Arnaldo Romani Brizzi
…..La premessa ( sulle sorti delle arti figurative nel Novecento n.d.r) a questa presentazione per Stelio Meschini mi è sembrata necessaria per inquadrare l’autentico talento, la generosità, l’intensa poetica malinconica e familiare di questo ostinato petit maître che ha continuato a frequentare i generi con esiti a volte intimi, altre sontuosi. Certo lo ha salvato la grande storia dell’arte europea : una sensibilità francesizzante, ma anche molto rigore tratto dai modelli novecentisti italiani…

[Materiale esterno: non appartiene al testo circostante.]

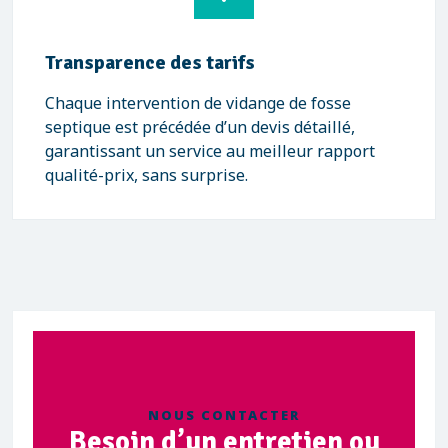
Transparence des tarifs
Chaque intervention de vidange de fosse
septique est précédée d’un devis détaillé,
garantissant un service au meilleur rapport
qualité-prix, sans surprise.
NOUS CONTACTER
Besoin d’un entretien ou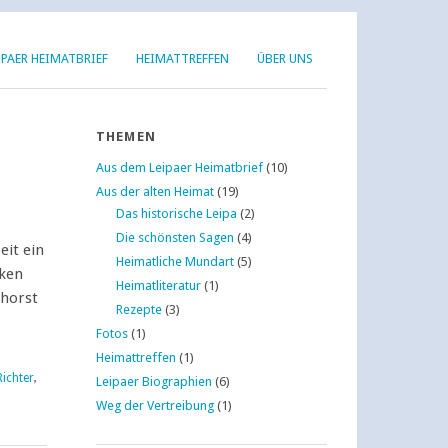
IPAER HEIMATBRIEF
HEIMATTREFFEN
ÜBER UNS
THEMEN
Aus dem Leipaer Heimatbrief
(10)
Aus der alten Heimat
(19)
Das historische Leipa
(2)
Die schönsten Sagen
(4)
eit ein
Heimatliche Mundart
(5)
cken
Heimatliteratur
(1)
rhorst
Rezepte
(3)
Fotos
(1)
Heimattreffen
(1)
Richter
,
Leipaer Biographien
(6)
Weg der Vertreibung
(1)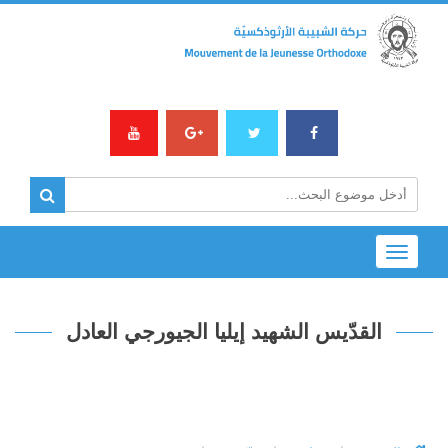
Toggle
navigation
القدّيس الشهيد إيليا الجيورجي العادل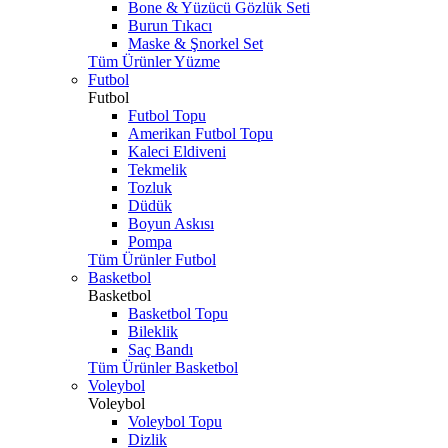
Bone & Yüzücü Gözlük Seti
Burun Tıkacı
Maske & Şnorkel Set
Tüm Ürünler Yüzme
Futbol
Futbol
Futbol Topu
Amerikan Futbol Topu
Kaleci Eldiveni
Tekmelik
Tozluk
Düdük
Boyun Askısı
Pompa
Tüm Ürünler Futbol
Basketbol
Basketbol
Basketbol Topu
Bileklik
Saç Bandı
Tüm Ürünler Basketbol
Voleybol
Voleybol
Voleybol Topu
Dizlik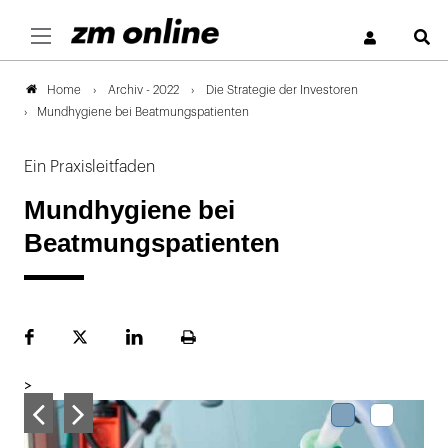
S
Archiv - 2022
Die Strategie der Investoren
Home
Mundhygiene bei Beatmungspatienten
Ein Praxisleitfaden
Mundhygiene bei
Beatmungspatienten
Facebook
Plattform
LinekdIn
Seite
X
ausdrucken
>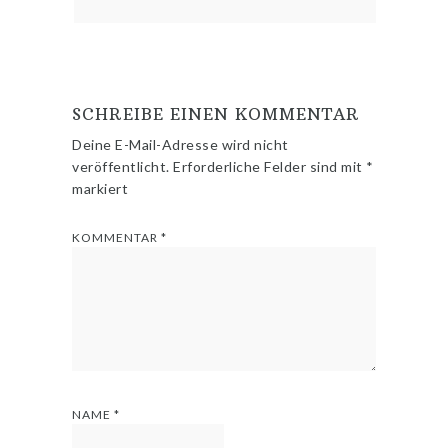
SCHREIBE EINEN KOMMENTAR
Deine E-Mail-Adresse wird nicht
veröffentlicht.
Erforderliche Felder sind mit
*
markiert
KOMMENTAR
*
NAME
*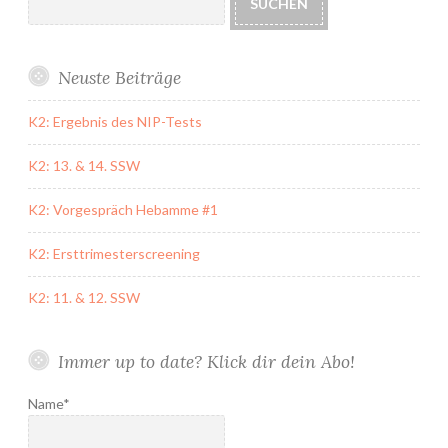
SUCHEN
Neuste Beiträge
K2: Ergebnis des NIP-Tests
K2: 13. & 14. SSW
K2: Vorgespräch Hebamme #1
K2: Ersttrimesterscreening
K2: 11. & 12. SSW
Immer up to date? Klick dir dein Abo!
Name*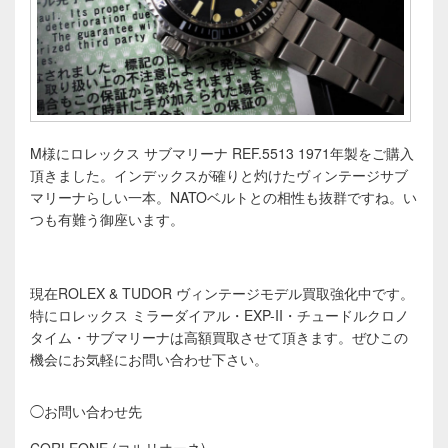
M様にロレックス サブマリーナ REF.5513 1971年製をご購入
頂きました。インデックスが確りと灼けたヴィンテージサブ
マリーナらしい一本。NATOベルトとの相性も抜群ですね。い
つも有難う御座います。
現在ROLEX & TUDOR ヴィンテージモデル買取強化中です。
特にロレックス ミラーダイアル・EXP-II・チュードルクロノ
タイム・サブマリーナは高額買取させて頂きます。
ぜひこの
機会にお気軽にお問い合わせ下さい。
◯お問い合わせ先
CORLEONE (コルリオーネ)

In particolare nella ritrattistica, che qui si può ammirare con belle, a volte davvero intense prove, Stelio Meschini sembra porre la forza della propria poetica intimistica – un mondo capace di ruotare con saggezza intorno alla famiglia e ai rapporti amicali, in ambienti resi per suggerimenti d’arredo ( una sedia, una parete, l’angolo di un mobile o una tela sul fondo, una lampada antica…), piccoli particolari di azione in corso ( un libro aperto sulle gambe, dei fiori tra le mani, il cucire o riparare un abito…), sottolineature del carattere attraverso il vestiario ( la maglia sulle spalle come uno scialle, l’abito a fiori, la camicetta rossa, il golfino rosa, il cappellino e i visoncini, i colli di pelliccia…). Un universo primariamente popolato da donne, che suggerisce quel sano e pacato matriarcato dei tempi che furono: l’evidente saggezza dello sguardo della madre di cui colpiscono le mani con le vene salienti e il simbolo matrimoniale della vera d’ oro); la moglie, la figlia ( esaltate nella delicata femminilità); lo sguardo arguto, all’Antonello da Messina, di Rina Dapretto; e si potrebbe continuare.
Sul versante maschile, almeno in questa sede, l’orizzonte è più ristretto con, principalmente, degli autoritratti in cui è fortemente espresso l’orgoglio del pittore, ripreso com’è al cavalletto, o con tavolozza in mano. Autoritratti che si inseriscono a pieno titolo nella linea tradizionale novecentista, che ha sempre contrapposto la calma meditativa e saggia dell’azione pittorica al mondo esterno spesso inaccettabile. Intensissimo, poi, qui appare il ritratto adolescenziale del 1966 di Giorgio Meschini, con la posa e lo sguardo un po’ sfrontati, di sorprendente volitività per un ragazzo di quell’età.
Qua e là altre prove più che convincenti: un interno casalingo, in cui brilla l’assenza umana, pur lasciandone intendere tutta la presenza nell’assenza ( Angolo dello studio del 1963), con la folgorazione della luce del giorno riflessa sulla parete di fondo da una finestra aperta che nella composizione non è visibile. La pennellata appare veloce, tutta tesa a riprodurre lo sfilacciamenti visivo di quella felice illuminazione. E ancora: la giallescente natura morta del 1967 ( Uva, pere e brocca gialla); lo sfarzoso paesaggio violaceo del 1984, tanto memore della lezione impressionistica ( Case in periferia), ma può ricordare certe intenzioni vedutistiche del primo Klimt.
Ecco di cosa è nutrita l’arte pittorica di Stelio Meschini: di calma, passo umano rivolto alla lentezza e non allo sciupio delle ore, capacità di osservazione, sapiîente economia degli elementi narrativi – tutto nel solco della tradizione, così come appresa presso capaci maestri e come qui documentata dal ritratto di Ezio Ricci, maestro di Stelio Meschini.